== The input

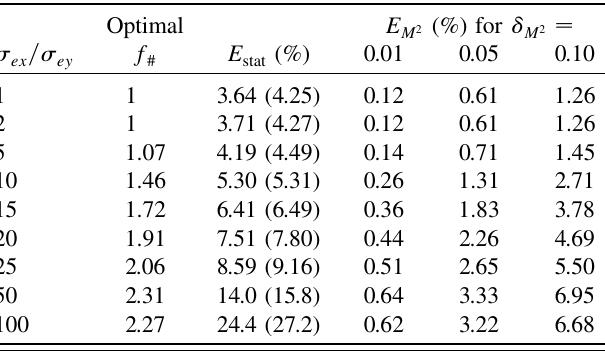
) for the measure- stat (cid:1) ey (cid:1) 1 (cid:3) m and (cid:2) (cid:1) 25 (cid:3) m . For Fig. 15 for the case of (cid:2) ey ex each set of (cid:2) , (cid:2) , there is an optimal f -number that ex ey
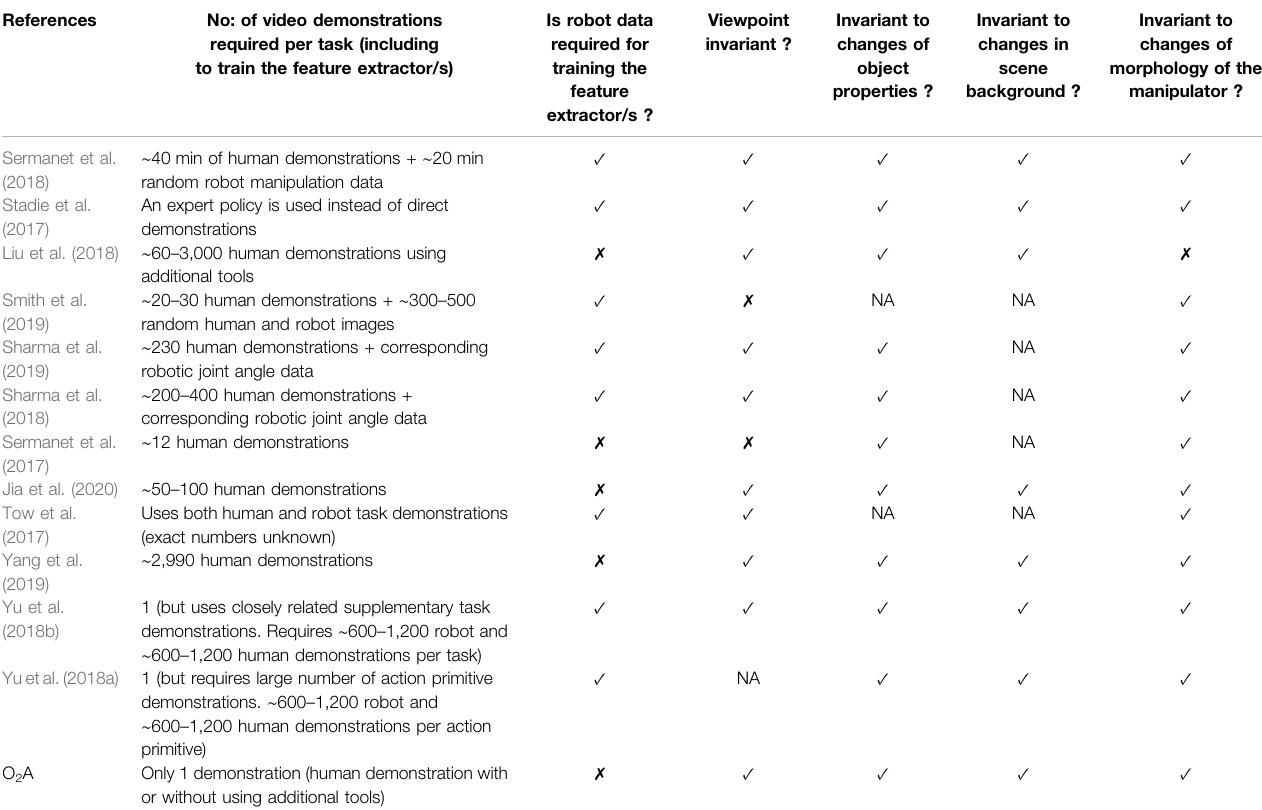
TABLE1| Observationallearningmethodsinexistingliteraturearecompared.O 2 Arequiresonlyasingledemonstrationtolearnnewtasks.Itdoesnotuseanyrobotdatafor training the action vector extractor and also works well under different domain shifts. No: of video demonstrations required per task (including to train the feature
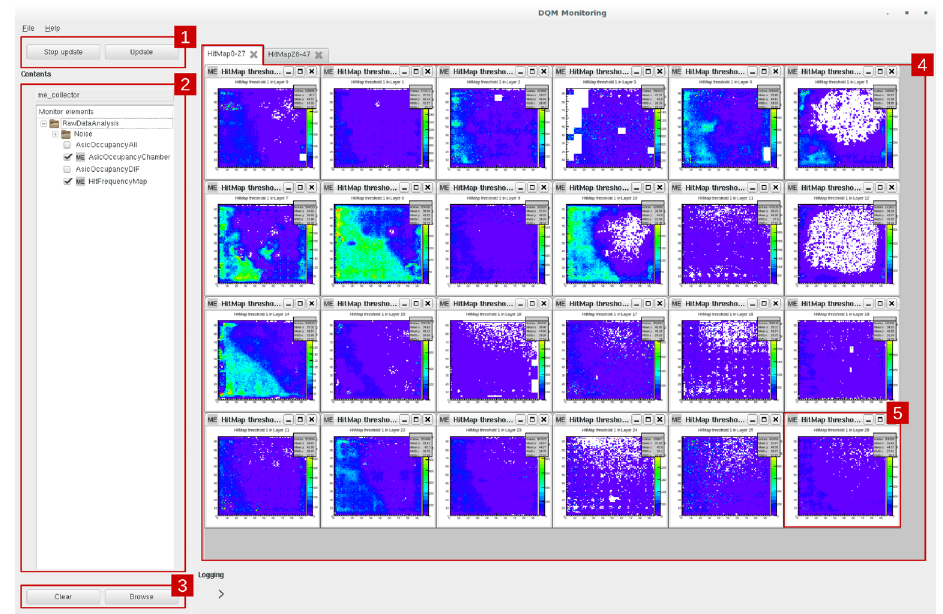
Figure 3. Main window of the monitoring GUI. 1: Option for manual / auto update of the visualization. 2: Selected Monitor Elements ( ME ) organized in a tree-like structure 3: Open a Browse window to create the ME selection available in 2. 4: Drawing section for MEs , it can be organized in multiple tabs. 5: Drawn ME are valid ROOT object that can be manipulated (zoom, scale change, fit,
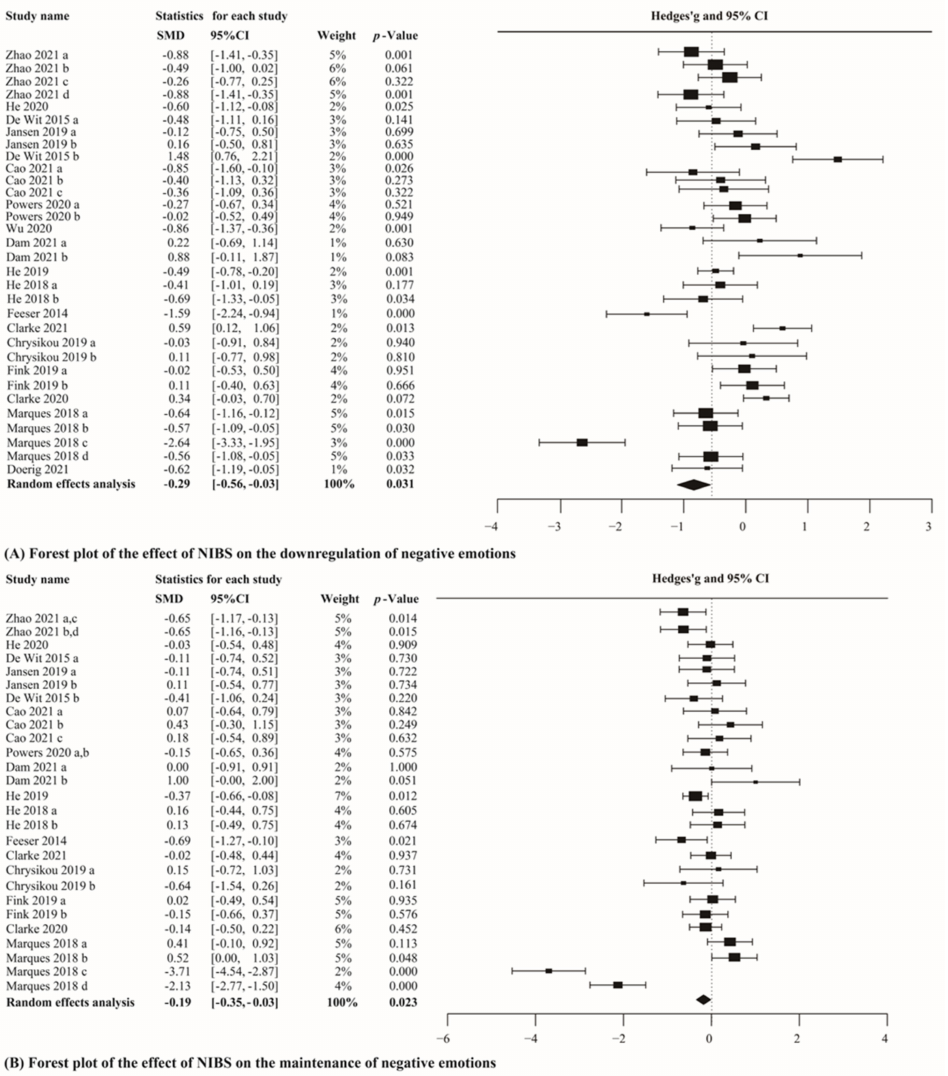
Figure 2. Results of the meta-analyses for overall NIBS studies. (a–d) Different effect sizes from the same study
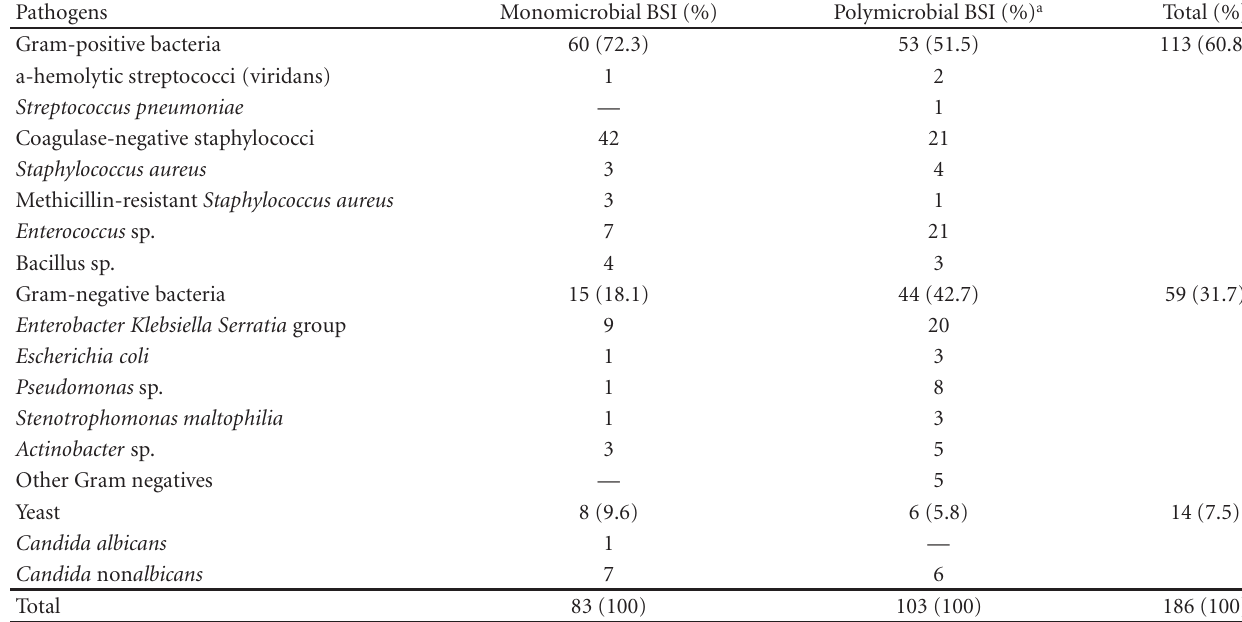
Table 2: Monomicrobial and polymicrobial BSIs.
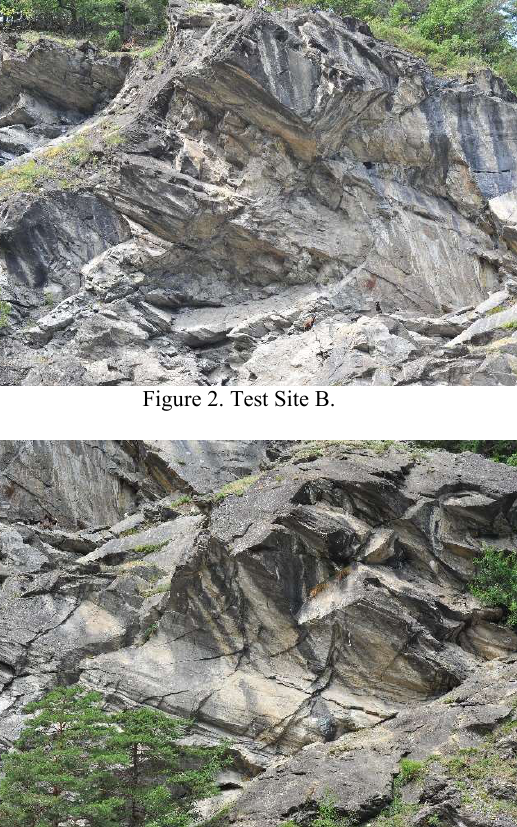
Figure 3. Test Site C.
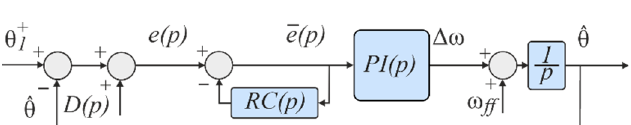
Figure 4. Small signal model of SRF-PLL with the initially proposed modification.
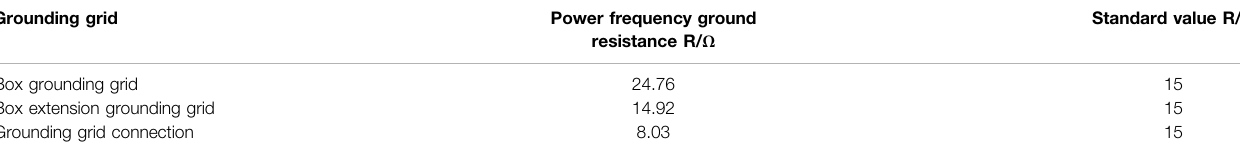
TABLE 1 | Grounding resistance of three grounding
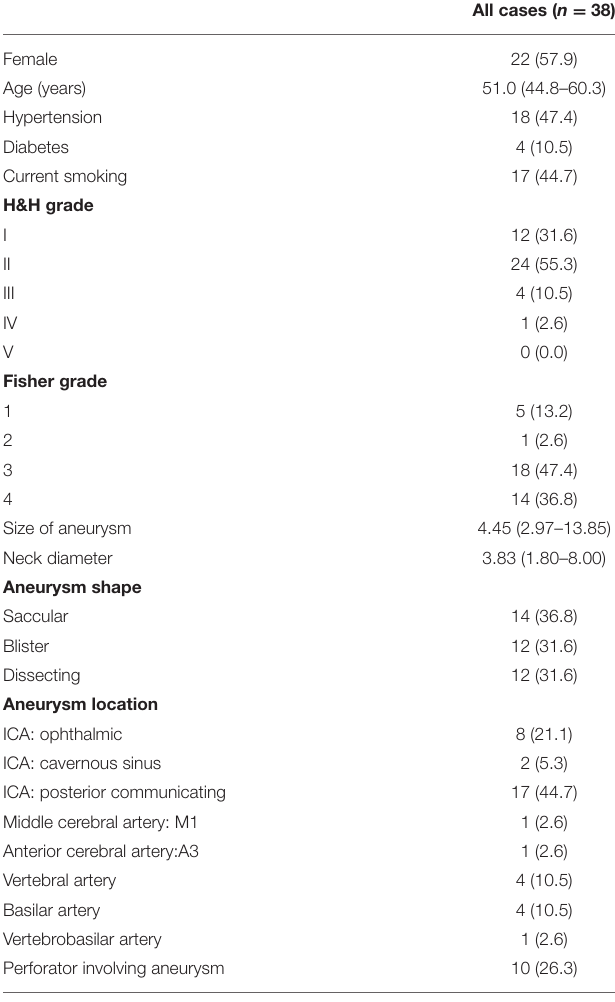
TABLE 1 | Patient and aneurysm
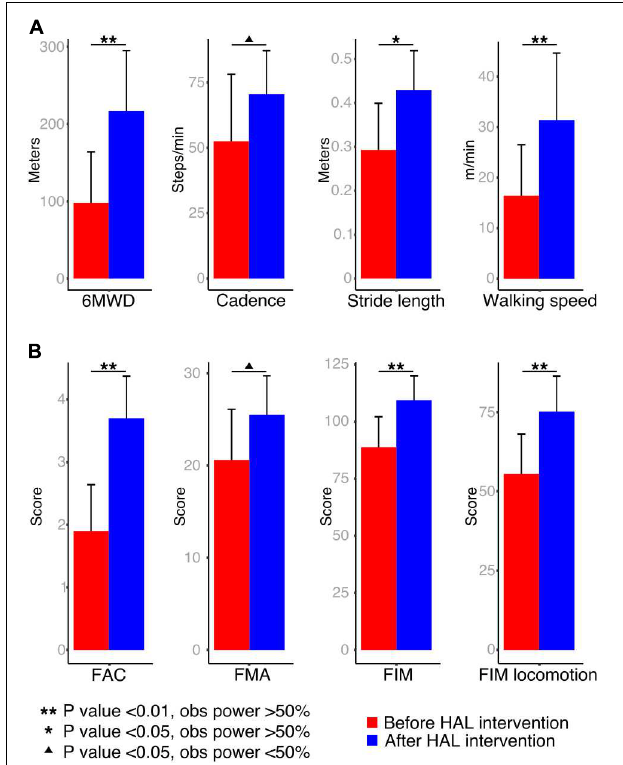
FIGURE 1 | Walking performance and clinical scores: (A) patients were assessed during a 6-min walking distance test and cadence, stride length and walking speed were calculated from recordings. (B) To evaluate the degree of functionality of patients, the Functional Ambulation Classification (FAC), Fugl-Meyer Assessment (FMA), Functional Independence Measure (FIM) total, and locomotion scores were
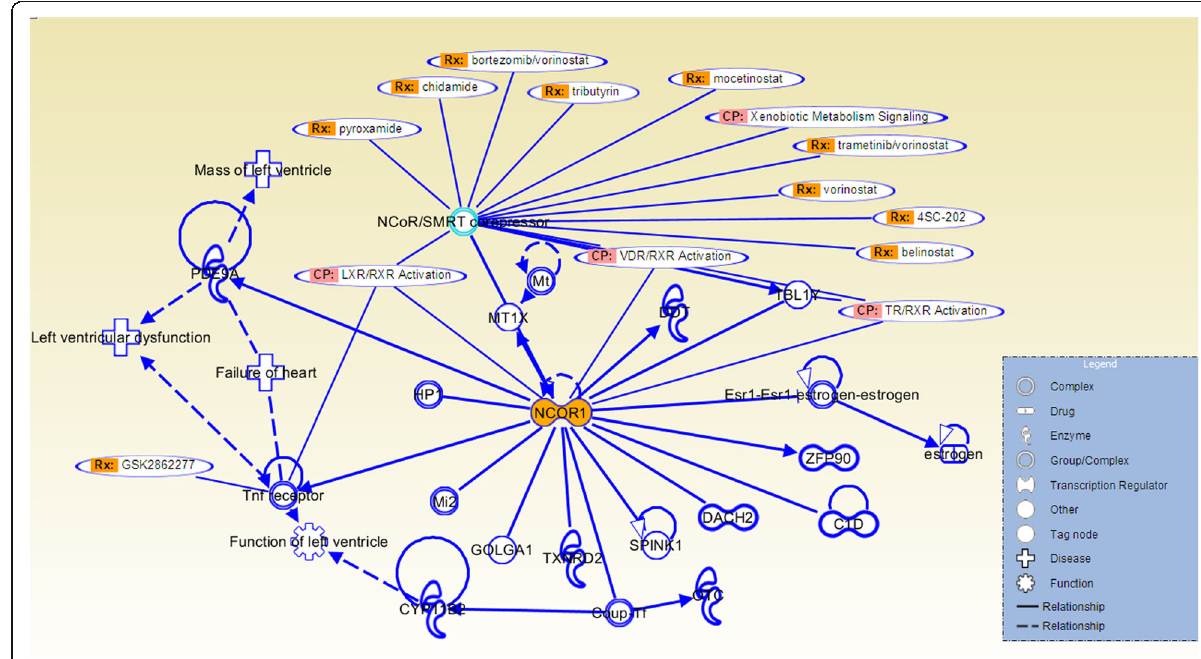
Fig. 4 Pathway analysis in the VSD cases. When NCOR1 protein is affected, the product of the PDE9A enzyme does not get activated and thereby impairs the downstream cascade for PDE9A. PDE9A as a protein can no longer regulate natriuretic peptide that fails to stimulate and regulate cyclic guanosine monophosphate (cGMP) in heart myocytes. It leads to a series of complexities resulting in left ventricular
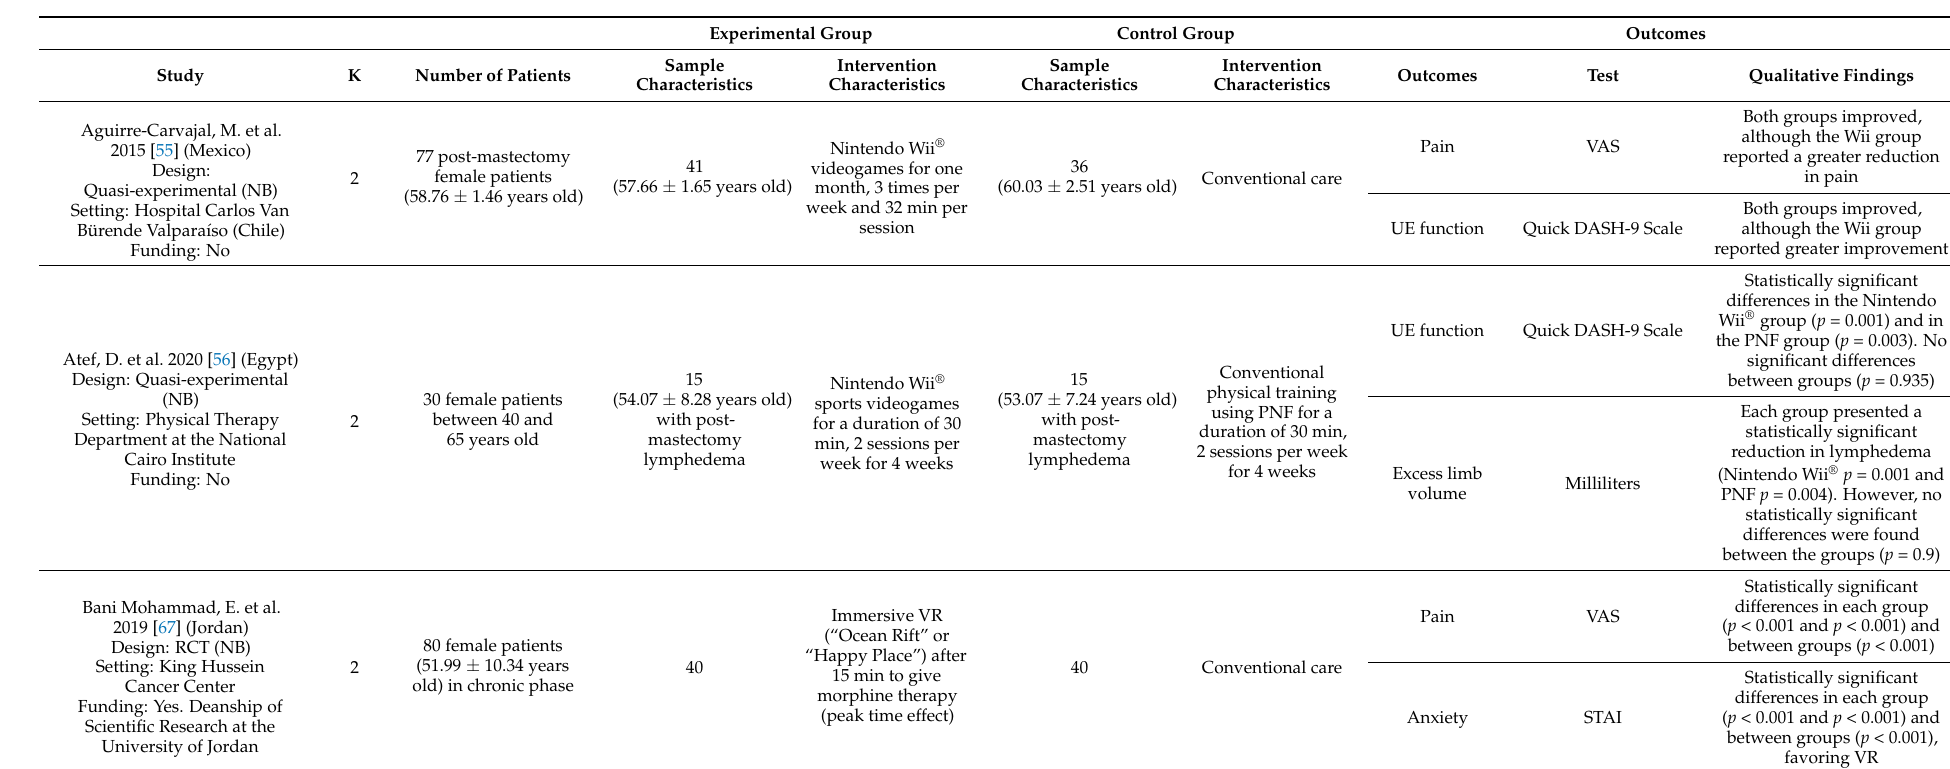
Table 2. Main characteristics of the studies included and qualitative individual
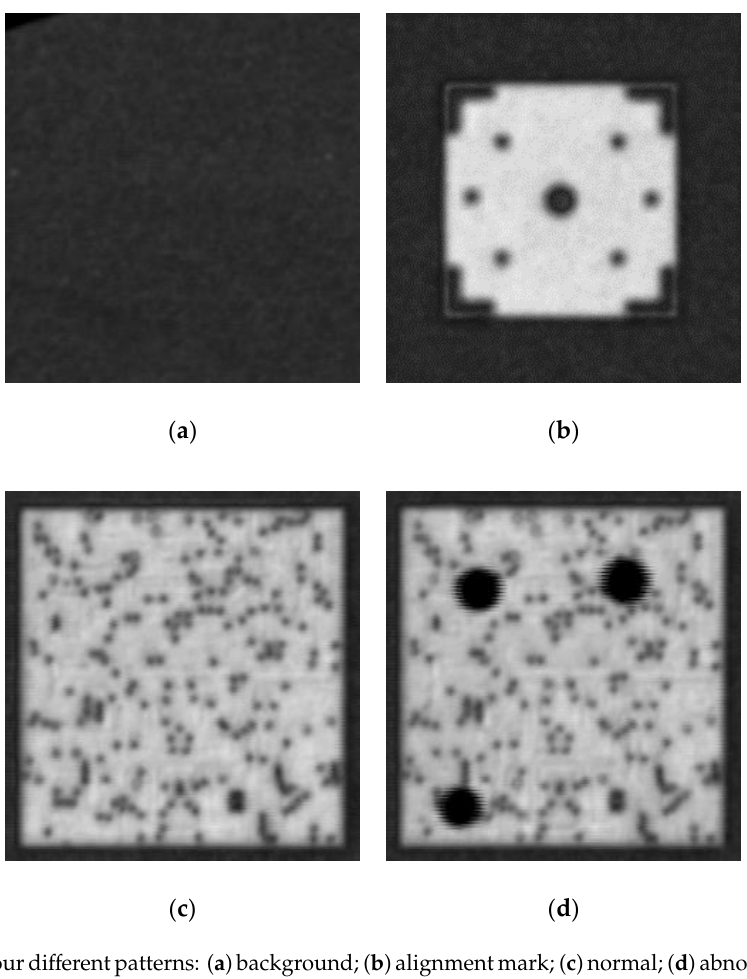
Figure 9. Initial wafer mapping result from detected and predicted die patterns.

====

__What to produce__: Taking the material above, count every line in which the word "studies" appears; answer with the number alone.

__The answer__: 2